2 thoughts on “Code Year: Lesson 1

  1. You were right when you said both strings and variables “are all simply units of different types to be stored”. Variables are more than numbers. They’re a thing you use to store some sort of information, like a number. But a string is also a variable because it holds information, like “Some Text”. In other programming languages you have to get more specific with variables and say it can only be of some type, like a whole number, a decimal number, and string, etc. Javascript is nice in that regard because you get to be lazy.

    Loops are simpler than they sound. For starters, the only syntactic difference between an if statement and a while loop is the word. Just change if to while and you’re set! Well, there’s a bit more. There are really 3 parts to a loop. In the kind of loop you’re creating you’ll want to use a variable (i) to count how many times you’ve displayed the word “hello”. Here are some big words (with definitions!).
    1) Variable Initialization – Start out some variable to some base thing. In your example, it’s when you say var i = 0; (Good so far)
    2) Condition Statement – When you check the variable to decide if you want to use the code inside that loop.
    3) Change Control Variable – When you change something for your condition so you don’t end up that loop forever (infinite loop).

    Your condition statement (i = “hello”) should be quite different. You’ll want to use that variable (i) to know how many times you’ve been inside that loop.
    Your line console.log(“hello”++) should be 2 separate lines. The first line with display the string “hello” and the second line will add 1 to (i), making it go from 0 to 1. When (i) is 2 you know you’ve been in there 2 times. *hint hint*

    To visualize this in your head you just have to know the order these things happen. Imagine this code.
    var count = 0;
    while(count < 3)
    {
    console.log("Inside the loop");
    count++
    }
    console.log("No longer in loop");

    First set that variable i to 0. Then check the condition for the while loop. Since count is 0, and 0 is less than 3, the condition is true making you go inside the loop. That's when you display the string "Inside the loop" and then the count++ will add 1 to count, making it 1. Then you go back up to the condition for the loop, the (count < 3) part. So, is count less than 3? Well, count is 1 and that's less than 3, so yes you go into the loop again. Display that string, add 1 to count, making it 2 and move back on up to the condition part again. Since 2 is less than 3 you make it back into the loop code again. This time you make count equal to 3. So you get back up there and the condition checks, is 3 less than 3? If it is, we go back into the loop, if not then it's false and we stop doing loop code and make it to the next line that displays "No longer in loop".

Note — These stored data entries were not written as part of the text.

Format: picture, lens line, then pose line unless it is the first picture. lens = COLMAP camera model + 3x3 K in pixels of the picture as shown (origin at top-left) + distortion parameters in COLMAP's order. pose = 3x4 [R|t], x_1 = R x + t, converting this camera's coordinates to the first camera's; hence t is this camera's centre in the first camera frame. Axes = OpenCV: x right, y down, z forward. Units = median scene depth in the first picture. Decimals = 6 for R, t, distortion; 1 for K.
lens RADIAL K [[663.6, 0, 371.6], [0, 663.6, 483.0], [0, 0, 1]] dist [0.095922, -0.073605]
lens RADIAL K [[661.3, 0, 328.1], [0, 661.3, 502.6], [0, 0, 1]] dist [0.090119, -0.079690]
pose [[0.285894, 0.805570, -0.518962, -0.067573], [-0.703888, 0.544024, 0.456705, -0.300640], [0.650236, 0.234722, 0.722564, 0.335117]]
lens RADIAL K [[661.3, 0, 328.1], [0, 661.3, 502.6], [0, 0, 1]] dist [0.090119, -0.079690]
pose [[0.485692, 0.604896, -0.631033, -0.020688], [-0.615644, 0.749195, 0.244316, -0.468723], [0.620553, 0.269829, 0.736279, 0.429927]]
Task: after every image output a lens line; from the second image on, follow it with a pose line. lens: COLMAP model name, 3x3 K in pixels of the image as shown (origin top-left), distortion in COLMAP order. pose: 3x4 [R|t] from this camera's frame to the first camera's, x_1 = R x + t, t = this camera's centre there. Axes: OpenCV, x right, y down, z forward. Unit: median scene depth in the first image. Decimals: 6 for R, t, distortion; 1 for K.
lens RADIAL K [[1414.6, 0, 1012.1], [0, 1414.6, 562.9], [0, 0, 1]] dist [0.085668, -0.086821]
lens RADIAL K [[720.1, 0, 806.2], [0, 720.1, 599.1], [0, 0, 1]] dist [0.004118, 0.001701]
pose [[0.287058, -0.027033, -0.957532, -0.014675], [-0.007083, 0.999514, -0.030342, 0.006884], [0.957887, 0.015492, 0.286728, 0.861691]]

  2. Wow, thank you, “me!”

    I appreciate the clarification on the distinction between variables and strings. I suppose I was a bit reductive in my own rendering of the definitions!

    I’ll admit that I’m still a little bit confused on how to enact the “hello” program. I understand the concept of creating a framework to work in and out of the loop, but I’m still not sure how to establish that the variable “hello” is the variable I want repeated within that framework. I hope that makes sense? I’m going to go back to that exercise with your tips and see if I can figure it out!